ACTION ITEM A: In the article on Contralto, where and on what date will the film screen?
ACTION ITEM B: Reproduce the article on Contralto word for word from "Sarah Hennies, an" up to and including "send + receive festival.".

Expanding gender’s vocal range

Contralto to screen at send + receive sound art festival

Sarah Hennies, an American composer, created the docu-symphony Contralto.

Photo by Walter Wlodarczyk

Contralto, American composer Sarah Hennies’ 2017 docu-symphony about trans women’s voices, takes its name from the musical term for “the lowest female singing voice.” The film features fleeting head-and-shoulders video clips of trans women performing vocal exercises, saying simple phrases and simply breathing, set to a densely complex composition for percussion and strings.

Contralto will be screening at Cinematheque on Oct. 6, followed by a Q-and-A with Hennies herself, as part of the 20th annual send + receive festival.

Festival director and curator crys cole describes send + receive as an opportunity to expand Winnipegers’ ideas about what sound is.

“send + receive is a festival that basically is all about celebrating and giving a platform to sound art and experimental music practices,” she says.

For cole, Contralto is part of a larger theme she sees running through this year’s festival.

“This year, there’s a lot of artists I’ve invited who have really personal connections to their work, and that was something I felt very strongly with Sarah (Hennies),” she says.

Contralto offers snapshots and sound-bites, fragments of speech and song. Even in a section of the piece where the participants are clearly speaking about how they experience their voices as trans people, the film is edited so that we are never shown a complete thought or idea, and so are left with only the sound of the voice itself.

“You’re just getting a little peek into (these individuals),” cole says. “You feel this sincerity and this feeling of exposure, but you’re not getting all that emotion. I find it really moving, and I find it really funny, and I find it really awkward. It does all these really beautiful things.”

There is no medical or hormonal procedures that can raise trans women’s voices to the range of a cis woman. Mieke Ruth, a University of Winnipeg student and community organizer, says that this makes music an especially potent and exciting space for trans women to assert identity.

RECORDED INFORMATION:

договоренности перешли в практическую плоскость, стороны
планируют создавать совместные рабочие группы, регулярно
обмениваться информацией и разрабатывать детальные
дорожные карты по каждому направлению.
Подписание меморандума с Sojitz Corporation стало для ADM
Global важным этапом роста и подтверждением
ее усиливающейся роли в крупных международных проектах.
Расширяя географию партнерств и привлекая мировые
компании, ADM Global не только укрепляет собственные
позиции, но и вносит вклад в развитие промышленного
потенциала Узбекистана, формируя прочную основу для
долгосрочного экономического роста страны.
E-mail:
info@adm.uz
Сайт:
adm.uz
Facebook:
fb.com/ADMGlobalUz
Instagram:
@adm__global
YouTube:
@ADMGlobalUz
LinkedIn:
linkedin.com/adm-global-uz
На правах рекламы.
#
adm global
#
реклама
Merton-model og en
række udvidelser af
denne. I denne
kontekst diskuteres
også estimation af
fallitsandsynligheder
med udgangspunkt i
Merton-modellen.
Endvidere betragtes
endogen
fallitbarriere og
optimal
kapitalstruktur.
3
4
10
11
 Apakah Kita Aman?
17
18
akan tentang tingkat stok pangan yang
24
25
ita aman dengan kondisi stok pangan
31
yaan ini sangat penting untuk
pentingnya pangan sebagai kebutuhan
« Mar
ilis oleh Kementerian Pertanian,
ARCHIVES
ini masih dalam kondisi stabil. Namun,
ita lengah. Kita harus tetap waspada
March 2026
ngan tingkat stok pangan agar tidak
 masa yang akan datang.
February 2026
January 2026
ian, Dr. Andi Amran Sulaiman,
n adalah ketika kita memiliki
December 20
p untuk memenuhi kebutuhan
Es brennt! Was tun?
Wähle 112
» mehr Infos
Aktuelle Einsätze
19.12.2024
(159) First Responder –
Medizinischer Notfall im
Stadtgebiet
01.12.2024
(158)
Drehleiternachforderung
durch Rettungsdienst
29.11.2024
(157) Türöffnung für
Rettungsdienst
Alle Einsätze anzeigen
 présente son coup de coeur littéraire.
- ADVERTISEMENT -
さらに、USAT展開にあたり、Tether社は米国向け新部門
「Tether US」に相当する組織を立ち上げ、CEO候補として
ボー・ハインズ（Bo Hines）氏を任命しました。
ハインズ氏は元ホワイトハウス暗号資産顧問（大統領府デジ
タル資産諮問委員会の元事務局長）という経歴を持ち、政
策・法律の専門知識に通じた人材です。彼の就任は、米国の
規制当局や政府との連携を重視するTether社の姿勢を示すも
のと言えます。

WRITTEN REPLY A: At Cinematheque on Oct. 6.

WRITTEN REPLY B:
Sarah Hennies, an American composer, created the docu-symphony Contralto.

Photo by Walter Wlodarczyk

Contralto, American composer Sarah Hennies’ 2017 docu-symphony about trans women’s voices, takes its name from the musical term for “the lowest female singing voice.” The film features fleeting head-and-shoulders video clips of trans women performing vocal exercises, saying simple phrases and simply breathing, set to a densely complex composition for percussion and strings.

Contralto will be screening at Cinematheque on Oct. 6, followed by a Q-and-A with Hennies herself, as part of the 20th annual send + receive festival.